> What you need to do
Although pictures appear in the data, the answer should contain only the lines from its start through the line with "left ankle: (306, 288)", written out exactly.

> Records to use
———

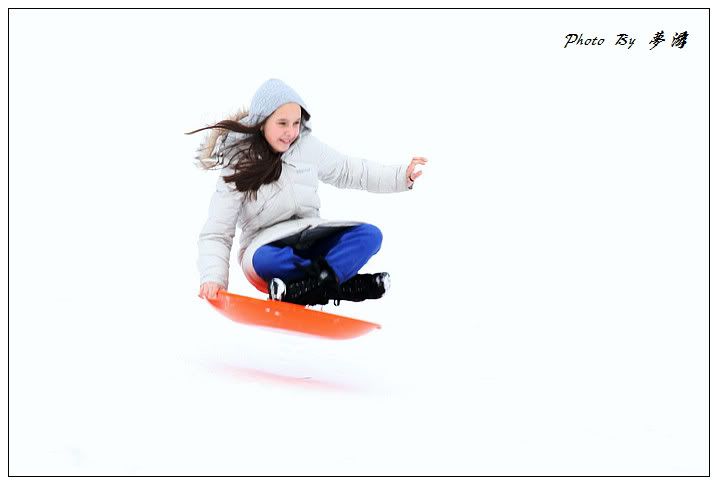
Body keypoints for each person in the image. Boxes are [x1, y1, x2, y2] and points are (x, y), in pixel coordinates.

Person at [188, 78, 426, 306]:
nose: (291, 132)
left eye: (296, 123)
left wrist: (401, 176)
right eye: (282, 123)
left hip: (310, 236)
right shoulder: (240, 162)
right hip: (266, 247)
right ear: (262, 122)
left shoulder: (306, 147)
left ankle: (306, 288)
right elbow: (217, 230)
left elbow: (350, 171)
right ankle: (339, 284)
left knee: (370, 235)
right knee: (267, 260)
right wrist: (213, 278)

———

> Answer to this exercise
Body keypoints for each person in the image. Boxes are [x1, y1, x2, y2] and points are (x, y), in pixel coordinates.

Person at [188, 78, 426, 306]:
nose: (291, 132)
left eye: (296, 123)
left wrist: (401, 176)
right eye: (282, 123)
left hip: (310, 236)
right shoulder: (240, 162)
right hip: (266, 247)
right ear: (262, 122)
left shoulder: (306, 147)
left ankle: (306, 288)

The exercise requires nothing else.